8. Timeline of External Events can be constructed automatically

The starting point for this hypothesis is the idea that a news platform naturally reacts to external events.

The presumption that important events make the community direct its attention to these events seems to be obvious considering the result of H2. Because the community filters and spreads news from other sources, it can be expected that global events change the community’s interest structure.

The Group-Betweenness-Centrality (GBC) measures the level of networking. A high GBC indicates the existence of one very central actor; so most of the communication has to pass though him (i.e. when the other members don’t know each other). Accordingly, we will have a low degree of GBC in very democratic communities, in which nearly everyone communicates with each other. In TeCFlow, GBC is graphically represented in a trend line over time.

A global event would probably cause someone to write an article about it very fast. This article would then be edited by many different persons. This way the event would change the GBC-Plot of Dataset2; it would cause the value to rise. This can be explained by the fact that one user, the writer of the article, should become very central, since he or she is established as the recipient for every edit.

Concentrating on those points in time when the GBC is higher than the normal level and taking a look at the single actor’s centrality at these points in time will enabled us to clearly identify the actor who caused a peak.

However, looking at the articles which led to this actor’s high centrality shows that no single articles but rather a collection of many “unimportant” articles caused the actor’s high centrality.

Obviously, users do not become very central in this dataset by writing single articles that are edited by many other users. Instead our approach identified those actors who are the global connectors at these points in time, maybe because these actors just entered the community recently and therefore are concerned with many different topics. Another possible explanation is that an actor removed many junk edits on the search for suspect articles.

Since this first approach did not work as expected, we tested the hypothesis again using Dataset1. Analogous to the proceeding before, there should be an important event whenever there is a minimum in the GBC-Plot of Dataset1. At such a point in time no actor has a high centrality, so there is a lot communication between many different actors. But the results did not support the hypothesis either. Compared with Dataset2 there are only very small changes in the GBC. These changes could not be used for any further analysis, they seemed to be randomly.
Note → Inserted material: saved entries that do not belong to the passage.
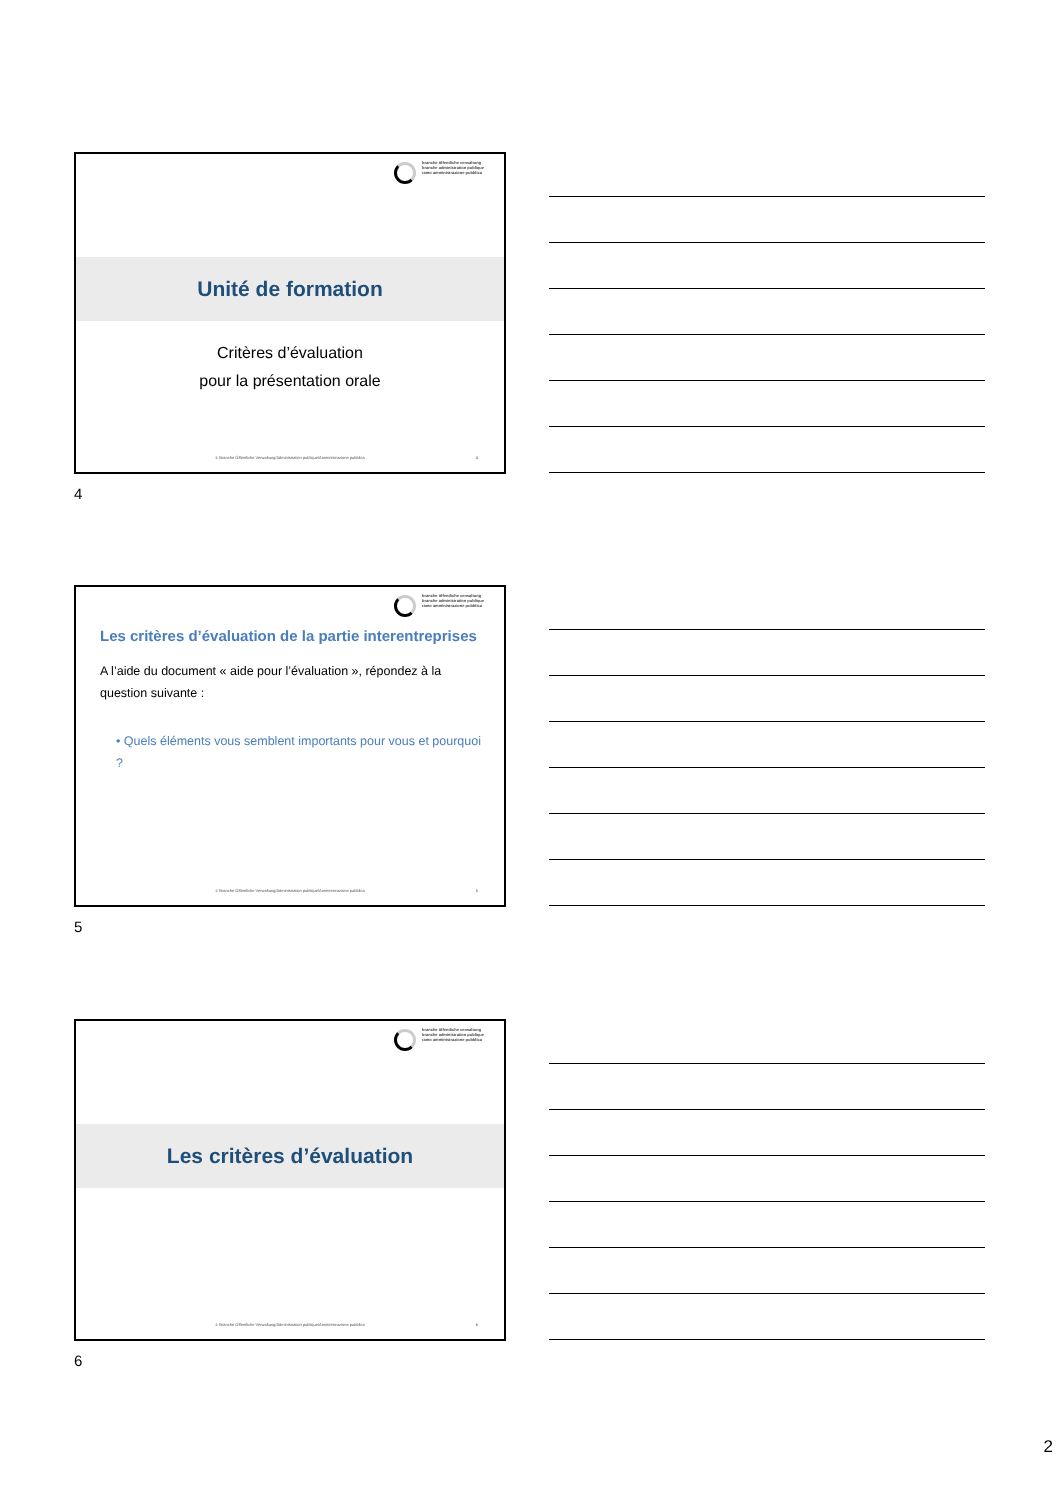branche öffentliche verwaltung
branche administration publique
ramo amministrazione pubblica
Unité de formation
Critères d’évaluation
pour la présentation orale
© Branche Öffentliche Verwaltung/Administration publique/Amministrazione pubblica
4
4
branche öffentliche verwaltung
branche administration publique
ramo amministrazione pubblica
Les critères d’évaluation de la partie interentreprises
A l’aide du document « aide pour l’évaluation », répondez à la question suivante :
• Quels éléments vous semblent importants pour vous et pourquoi ?
© Branche Öffentliche Verwaltung/Administration publique/Amministrazione pubblica
5
5
branche öffentliche verwaltung
branche administration publique
ramo amministrazione pubblica
Les critères d’évaluation
© Branche Öffentliche Verwaltung/Administration publique/Amministrazione pubblica
6
6
2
Another approach to test this hypothesis was possible on our database as well: Using the Term Analysis it should be feasible to figure out dominating key-terms which than should lead us to important topics the community is dealing with at particular points in time.

In doing so, we move away from analyzing Wikinews’ structure and instead run a content-based analysis. For this we included the content by running a Term Analysis. We then tried to find out whether different events can be recognized by measuring the centrality of different key terms.

In the Term Analysis every word of the whole communication is weighted and connected to other terms. In the static or dynamic view the words are shown according to their centrality and are connected to those terms that occurred in the same communication.

The first communication content we looked at consisted of the article’s headlines. That way data processing was faster, because otherwise the amount of data would have been huge. Also, we did not expect a loss of quality in the result, because by focusing on the headlines of the articles the important terms have been sorted out in a natural way.

By running the dynamic view we could basically see an overview of the most important events of the last year without using any other variable. In the correct chronological order we could recognize the tsunami catastrophe, the election of the pope, the election in Great Britain, the terrorist attacks on the subway in London, the hurricane Katharina and the earthquake in Pakistan. The term “Bush” was quite central during the whole time and got strongly connected to the term “Iraq”, which also had a high centrality and was connected with the term “war” almost constantly.